From Publishers Weekly
Offbeat plots and characterizations strengthen a collection of 11 tales featuring the usual bunch of loners, sociopaths and psychotics who have spread hints of menace and violence through countless modern short stories. Spencer ( Maybe I'll Call Anna ) adroitly mixes humor with the macabre to intensify the horror in pieces like the title story, which chronicles the re-emergence of the narrator's psychotic alter-ego, who electrocutes his victims. Black humor also comes into play in "The Wedding Photographer in Crisis," whose protagonist forces the groom to go through with the ceremony at gunpoint, and in "Haunted by the Horror King," which shows a writer driven to madness by the success of Stephen King. Spencer likes to give a nod to other writers: "Snow" is a modern version of Somerset Maugham's "Rain;" the eerie "A Child's Christmas in Florida" is like nothing Dylan Thomas would have imagined. "Looking Out for Eleanor," the collection's best story, takes a noirish journey through Texas and Florida as two narrators strive to protect the childish, amoral title character. In style and content, these tales hark back to such recently rediscovered '50s existentialist classics as Charles Willeford's Miami Blues . Copyright 1993 Reed Business Information, Inc.
From Kirkus Reviews
A first collection of 11 short stories, many with a Rod Serling-like twist, together with an introduction by Spencer (Maybe I'll Call Anna, 199) that laments the present-tense minimalist state of the literary short story. ``The Return of Count Electric'' is about a narrator who searches in his father's house for a death machine, thinking his father is a serial murderer; instead, he discovers that he himself is the murderer and, once he remembers, begins again his career of crime. ``The Wedding Photographer in Crisis'' concerns a Bill Murray kind of guy who forces a groom to go through with the wedding and films the bride topless. Spencer's antic side is more effective than his Twilight Zone stories: ``The Entomologists at Obala,'' for example, is a biting satire about two naturalists battling it out in a South American rain forest over whose endangered species is the more important--one shoots wasps, and the other takes spiders hostage. ``Looking Out For Eleanor,'' at near novella-length, uses multiple voices and a complex social tapestry to tell the blackly humorous saga of a social worker obsessed with rescuing an attractive client by following her and her seedy boyfriends to Florida. Stories that mostly manage to be otherworldly and strange without turning into horror fiction or mere trots. -- Copyright ©1993, Kirkus Associates, LP. All rights reserved.

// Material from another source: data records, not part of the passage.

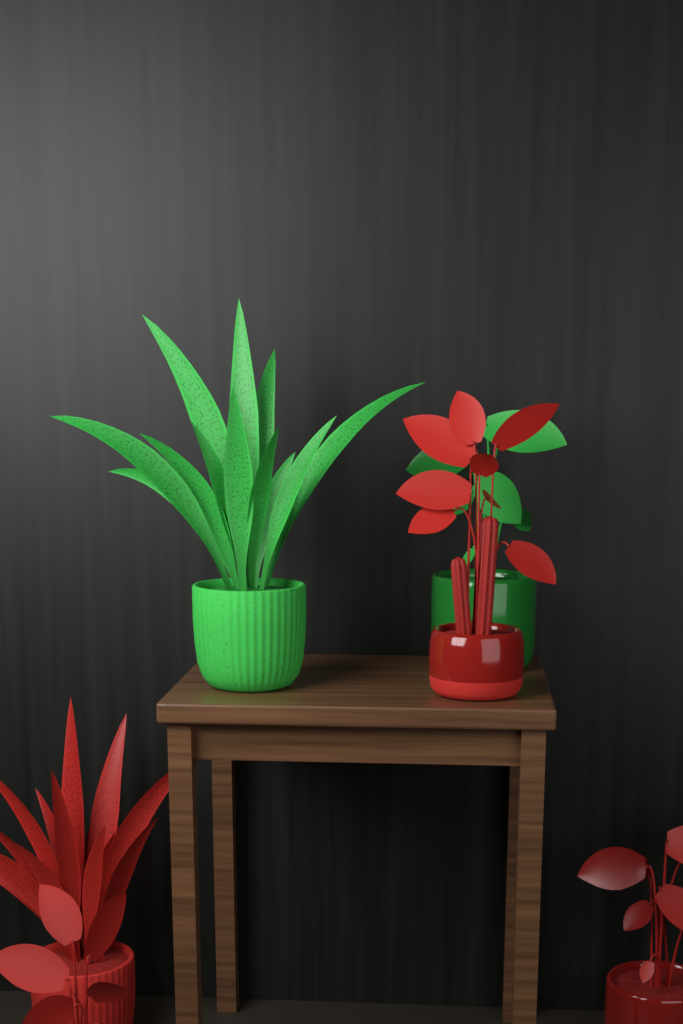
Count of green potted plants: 2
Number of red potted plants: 4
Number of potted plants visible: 6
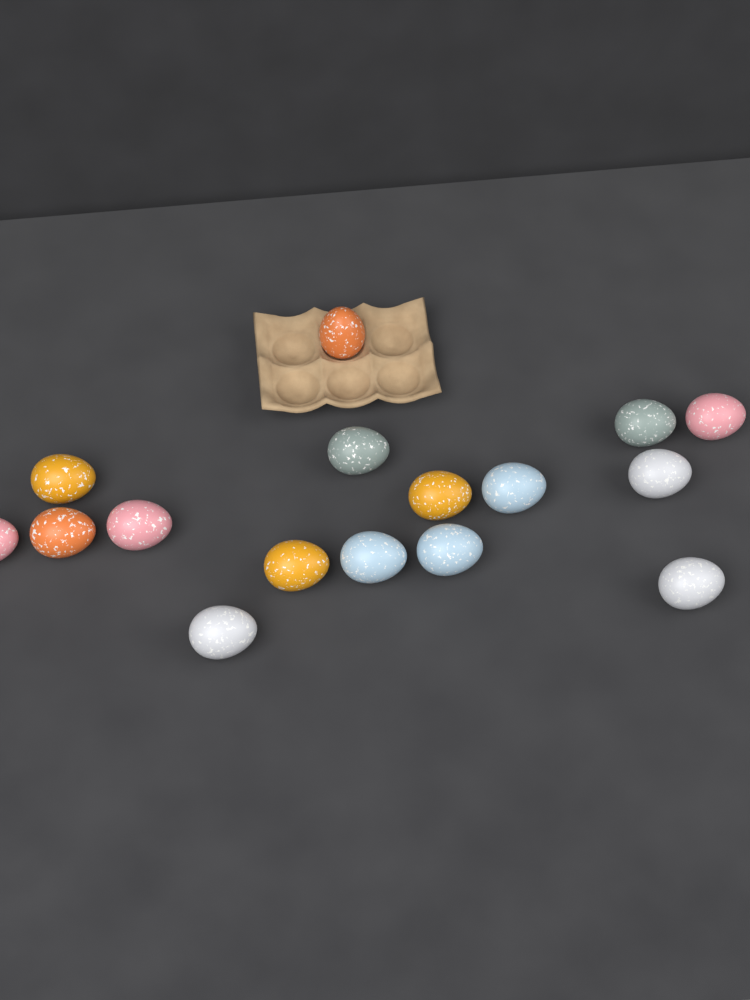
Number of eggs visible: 16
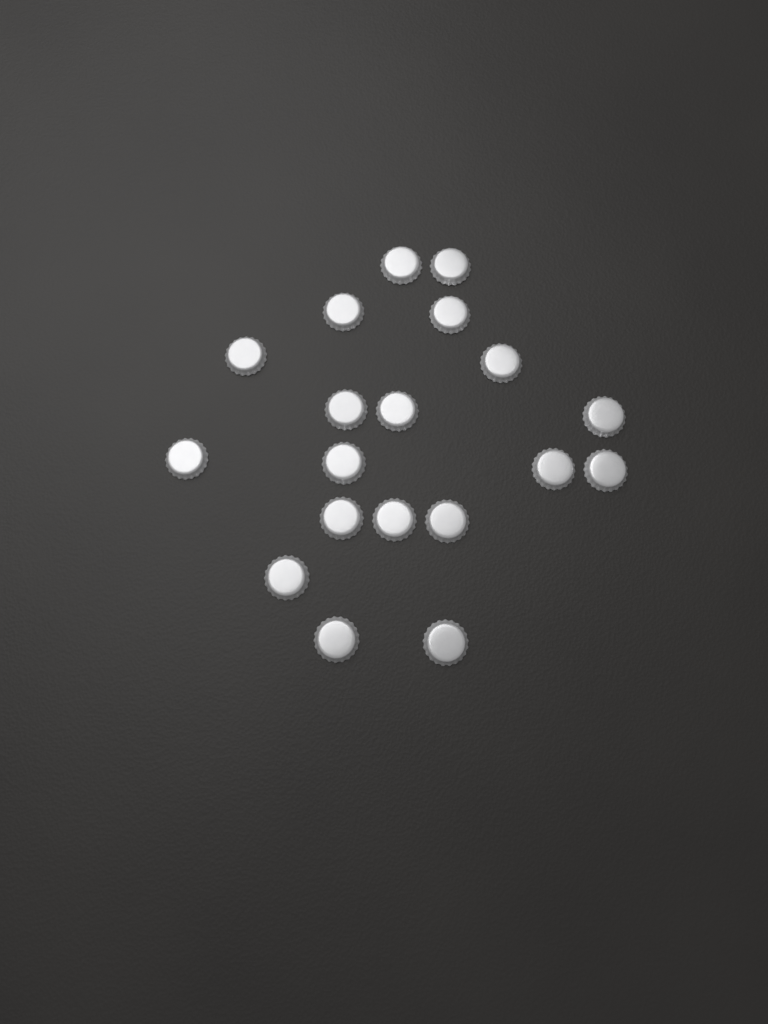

The Return of Count Electric and Other Stories FROM THE PUBLISHER
In the title story--which tells of a letter from the past that sends a middle-aged man in search of a diabolical engine of death and the identity of a legendary murderer--and other stories, William Browning Spencer demonstrates a wildly imaginative, non-stop narrative skill in the tradition of Roald Dahl and John Collier.
FROM THE CRITICS
Publishers Weekly
Offbeat plots and characterizations strengthen a collection of 11 tales featuring the usual bunch of loners, sociopaths and psychotics who have spread hints of menace and violence through countless modern short stories. Spencer ( Maybe I'll Call Anna ) adroitly mixes humor with the macabre to intensify the horror in pieces like the title story, which chronicles the re-emergence of the narrator's psychotic alter-ego, who electrocutes his victims. Black humor also comes into play in ``The Wedding Photographer in Crisis,'' whose protagonist forces the groom to go through with the ceremony at gunpoint, and in ``Haunted by the Horror King,'' which shows a writer driven to madness by the success of Stephen King. Spencer likes to give a nod to other writers: ``Snow'' is a modern version of Somerset Maugham's ``Rain;'' the eerie ``A Child's Christmas in Florida'' is like nothing Dylan Thomas would have imagined. ``Looking Out for Eleanor,'' the collection's best story, takes a noirish journey through Texas and Florida as two narrators strive to protect the childish, amoral title character. In style and content, these tales hark back to such recently rediscovered '50s existentialist classics as Charles Willeford's Miami Blues . (Sept.)
BookList - Eloise Kinney
These 11 fantastic, perturbing stories are not for everyone. Spencer's characters are unique: cynical, murderous, crazy, yet somehow immensely likable. In "The Wedding Photographer in Crisis," a photographer doesn't want his day ruined by a reluctant groom and so forces the issue, with a pistol. "A Child's Christmas in Florida" illustrates how children just don't know any better: if a Christmas tree is hung with traps for mice, birds, and bats, well, that's how it's done, and the children's futures be damned. Spencer runs an odd gamut of subject and subject matter--from the quibbling scientists in "The Entomologists at Obala" and the young man convinced he can hear Stephen King's typewriter clattering day and night in "Haunted by the Horror King" to the slick, sick Count Electric in the title story. Spencer's intimacy with perversion and obsession makes for exceptional storytelling, and his serial killers, fighters, and demented souls make unforgettable companions.